Amnesty, in its report, said the hundreds of oil spills reported in Nigeria every year are ruining the environment and putting human lives at risk. It said spills in the Niger Delta are the result of pipeline corrosion, maintenance issues, equipment failure, sabotage and theft.
“For the last decade oil companies in Nigeria, in particular Shell, have defended the scale of pollution by claiming that the vast majority of oil spills are caused by sabotage and theft of oil,” the report said. “There is no legitimate basis for this claim.”
Even if Shell is right, Amnesty’s report said, it hasn’t done much to ensure its infrastructure in the Niger Delta is protected from vandals. But the problem extends beyond just Shell, the organization said. A Nigerian subsidiary of Italian energy company Eni reported 471 spills in the Niger Delta, compared with the 138 from Shell from January to September. Eni’s subsidiary also blames saboteurs, but Amnesty said there’s “absolutely no information” to support their claims.
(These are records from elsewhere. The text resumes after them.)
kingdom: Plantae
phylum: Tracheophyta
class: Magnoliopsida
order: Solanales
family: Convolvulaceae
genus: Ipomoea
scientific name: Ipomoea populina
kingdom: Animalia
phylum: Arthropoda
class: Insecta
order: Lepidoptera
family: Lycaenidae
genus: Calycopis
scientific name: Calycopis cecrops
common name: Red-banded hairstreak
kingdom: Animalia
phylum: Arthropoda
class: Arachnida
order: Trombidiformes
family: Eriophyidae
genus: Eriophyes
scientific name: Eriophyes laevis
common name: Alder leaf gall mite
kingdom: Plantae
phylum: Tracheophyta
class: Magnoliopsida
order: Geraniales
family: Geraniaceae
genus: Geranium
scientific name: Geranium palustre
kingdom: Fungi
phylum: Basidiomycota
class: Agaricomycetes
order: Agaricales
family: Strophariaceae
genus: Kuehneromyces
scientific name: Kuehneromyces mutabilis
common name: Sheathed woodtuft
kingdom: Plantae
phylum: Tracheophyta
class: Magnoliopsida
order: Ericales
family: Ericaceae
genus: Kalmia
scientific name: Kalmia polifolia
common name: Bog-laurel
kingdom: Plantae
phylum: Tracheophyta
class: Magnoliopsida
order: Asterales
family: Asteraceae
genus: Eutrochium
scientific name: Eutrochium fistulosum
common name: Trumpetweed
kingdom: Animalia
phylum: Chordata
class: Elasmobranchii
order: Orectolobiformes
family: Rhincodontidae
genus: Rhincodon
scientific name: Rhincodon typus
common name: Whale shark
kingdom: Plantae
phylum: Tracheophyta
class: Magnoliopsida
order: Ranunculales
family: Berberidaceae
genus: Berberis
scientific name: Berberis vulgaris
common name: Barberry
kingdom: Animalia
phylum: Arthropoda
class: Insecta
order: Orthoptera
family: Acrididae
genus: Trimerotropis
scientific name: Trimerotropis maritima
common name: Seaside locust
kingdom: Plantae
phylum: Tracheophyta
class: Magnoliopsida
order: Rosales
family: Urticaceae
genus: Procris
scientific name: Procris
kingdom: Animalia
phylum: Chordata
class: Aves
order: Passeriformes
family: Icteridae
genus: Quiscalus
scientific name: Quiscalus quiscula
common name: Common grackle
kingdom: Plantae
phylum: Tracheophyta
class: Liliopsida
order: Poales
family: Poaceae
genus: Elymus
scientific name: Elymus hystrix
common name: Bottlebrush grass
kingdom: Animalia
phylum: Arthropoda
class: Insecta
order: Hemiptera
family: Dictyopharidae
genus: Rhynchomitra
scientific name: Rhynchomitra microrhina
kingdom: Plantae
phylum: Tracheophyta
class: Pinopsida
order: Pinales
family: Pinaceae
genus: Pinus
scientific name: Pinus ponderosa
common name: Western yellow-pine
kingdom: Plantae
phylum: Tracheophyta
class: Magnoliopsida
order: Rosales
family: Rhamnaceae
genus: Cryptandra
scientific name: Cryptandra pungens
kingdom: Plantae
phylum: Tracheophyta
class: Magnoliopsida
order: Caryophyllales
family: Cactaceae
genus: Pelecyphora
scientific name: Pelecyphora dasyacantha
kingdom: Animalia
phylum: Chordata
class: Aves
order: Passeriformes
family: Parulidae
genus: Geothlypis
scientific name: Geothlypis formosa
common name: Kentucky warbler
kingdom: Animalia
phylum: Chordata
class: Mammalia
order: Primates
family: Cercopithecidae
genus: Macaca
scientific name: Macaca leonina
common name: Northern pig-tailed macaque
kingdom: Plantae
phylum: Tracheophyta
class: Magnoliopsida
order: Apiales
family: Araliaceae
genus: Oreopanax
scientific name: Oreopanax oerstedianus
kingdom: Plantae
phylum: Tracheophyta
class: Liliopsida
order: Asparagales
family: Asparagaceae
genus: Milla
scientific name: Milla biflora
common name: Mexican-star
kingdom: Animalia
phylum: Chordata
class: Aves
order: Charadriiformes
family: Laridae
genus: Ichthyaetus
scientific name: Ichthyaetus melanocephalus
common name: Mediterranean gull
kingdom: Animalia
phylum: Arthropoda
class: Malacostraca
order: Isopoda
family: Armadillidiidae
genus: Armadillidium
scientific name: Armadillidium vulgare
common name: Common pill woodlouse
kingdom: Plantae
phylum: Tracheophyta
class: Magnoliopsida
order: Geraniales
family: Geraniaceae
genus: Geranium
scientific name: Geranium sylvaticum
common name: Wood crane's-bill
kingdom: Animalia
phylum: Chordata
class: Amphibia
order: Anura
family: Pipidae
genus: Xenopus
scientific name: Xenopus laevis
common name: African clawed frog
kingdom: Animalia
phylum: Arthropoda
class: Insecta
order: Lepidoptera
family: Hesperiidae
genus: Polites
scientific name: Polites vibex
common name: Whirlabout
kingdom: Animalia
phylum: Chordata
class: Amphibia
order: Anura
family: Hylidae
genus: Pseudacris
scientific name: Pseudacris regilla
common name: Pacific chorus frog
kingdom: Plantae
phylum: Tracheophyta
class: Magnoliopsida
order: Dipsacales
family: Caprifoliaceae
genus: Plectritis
Problems in Nigeria have cost Shell about 65,000 barrels per day in production. Shell in mid-October lifted force majeure on exports of Nigerian crude oil after repairs were made to a pipeline in the Niger Delta region. Shell said about 2,200 barrels spilled from the Trans Niger Pipeline in October, a spill partially blamed on a hole in the pipeline “drilled by unknown persons.” The situation wasn’t much better for ENI, which last month cut its production outlook in part because of problems in Nigeria.
Abuja is mulling new enforcement measures for oil spills in the country. The law, if passed, would slap operators with a $1,300 per barrel fine for spills. Amnesty said Eni’s subsidiary, Aqip, was responsible for 4,014 barrels of oil spilled between January and September. For Shell, it was 16,000 barrels during the same period. The penalties under new laws considered by Nigerian legislators would be $7.2 million.
Amnesty said there were “systemic flaws” in the way in which oil spills were investigated in Nigeria. The organization said it took serious issues with what oil companies like Shell said about their operations in one of Africa’s top producers. Regulations, it said, are futile, and “there is no meaningful check on the oil companies’ operations” in Nigeria.